Detroit

Urban Interiors Project

Wayne State University

Urban Interiors Project is an ongoing collaboration between photographer Bruce Harkness and historian John Bukowczyk intended to document, through photographs and interviews, the lives of Detroit’s Poletown/Chene District residents. The area under examination, which is located on the city’s east side, was once a solid working-class enclave that has gradually become blighted; in 1980, for instance, 3,400 residents and 140 businesses were displaced and 1,200 buildings razed there in order to make room for an industrial park, which currently houses a General Motors plant. Since its inception in 1987, the project has accumulated an archive of several thousand images and more than 70 hours of taped interviews with some 140 former residents of the area. An investigation of material culture—personal possessions, their arrangement, and the meanings they carry—has been a central concern of the project from its beginnings. This installation consisted of more than 100 photographs, which were juxtaposed with excerpts from the interviews of several of the individuals portrayed.

Harkness’ work follows the documentary tradition of Lewis Hine, Jacob Riis, and the photographers of the Farm Security Administration. His pictures are posited as the evidence of “the way it was” at the instant of exposure. But unlike most photojournalism, where capturing the singular dramatic moment is of paramount importance, these photographs seek to reveal the everyday. The compositions are almost artless in their frontal orientation. Titling the various images by the sitter’s name, street, and city assigns to them an indexical role.

The question of the problematic nature of representation is relevant in considering the work of Harkness and Bukowczyk. In industrialized cultures, the photographic image is a prime mediator of the empirical. It is consumed as information and creates a data base from which the constructs of ideologies are partly formed. Media-delivered fictions seek to replace information with entertainment, thereby dissolving experience into spectacle. In its specificity, the Urban Interiors Project is a call to action: it is a first step in a process of change. In its “naming of names,” it acts as a discursive articulation of the space in which it operates.

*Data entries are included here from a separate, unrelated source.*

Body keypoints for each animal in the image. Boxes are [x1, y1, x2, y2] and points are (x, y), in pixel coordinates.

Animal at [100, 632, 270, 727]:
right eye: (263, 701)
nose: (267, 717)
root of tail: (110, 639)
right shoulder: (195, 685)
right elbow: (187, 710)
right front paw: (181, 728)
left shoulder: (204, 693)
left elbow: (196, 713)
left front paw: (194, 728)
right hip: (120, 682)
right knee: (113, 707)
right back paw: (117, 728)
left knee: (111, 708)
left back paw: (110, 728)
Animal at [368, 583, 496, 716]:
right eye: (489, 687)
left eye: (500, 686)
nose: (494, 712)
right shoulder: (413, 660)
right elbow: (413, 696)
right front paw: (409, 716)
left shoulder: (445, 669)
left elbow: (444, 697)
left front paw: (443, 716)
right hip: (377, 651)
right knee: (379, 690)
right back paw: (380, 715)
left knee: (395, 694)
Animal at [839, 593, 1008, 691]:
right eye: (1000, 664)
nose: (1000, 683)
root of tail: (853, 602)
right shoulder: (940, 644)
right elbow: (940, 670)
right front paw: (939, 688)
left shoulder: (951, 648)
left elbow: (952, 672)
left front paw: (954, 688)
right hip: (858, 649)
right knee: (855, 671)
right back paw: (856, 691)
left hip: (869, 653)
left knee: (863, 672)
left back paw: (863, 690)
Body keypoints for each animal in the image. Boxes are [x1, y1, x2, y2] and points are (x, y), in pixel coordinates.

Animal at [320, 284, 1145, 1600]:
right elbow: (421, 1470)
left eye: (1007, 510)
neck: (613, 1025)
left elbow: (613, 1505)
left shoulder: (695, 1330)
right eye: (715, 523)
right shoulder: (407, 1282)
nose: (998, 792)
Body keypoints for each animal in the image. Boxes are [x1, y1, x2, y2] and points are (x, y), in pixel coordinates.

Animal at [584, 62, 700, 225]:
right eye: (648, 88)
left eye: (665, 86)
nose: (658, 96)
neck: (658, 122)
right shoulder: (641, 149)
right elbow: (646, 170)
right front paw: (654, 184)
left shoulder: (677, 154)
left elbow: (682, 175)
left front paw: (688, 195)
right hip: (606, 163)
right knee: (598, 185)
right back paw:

It is here that another, perhaps more topical, interpretation of representation becomes significant. Rather than being a substitute for the individuals and histories recorded, the project undertaken by Harkness and Bukowczyk provides a channel of communication for the residents of the Poletown/Chene District—the subjects speak for themselves, instead of being spoken for. In this way, private bodies enter the public sphere. The project has a definite political thrust: besides giving voice to those whose thoughts are seldom recorded, it raises questions regarding what is often deemed significant for preservation. Working from Michel Foucault’s construct of “counter-memory,” Harkness and Bukowczyk create a model that coincides with Martha Rosler’s call for documentary to be “tied to a concrete collective public purpose of social amelioration or transformation.” It commands our attention.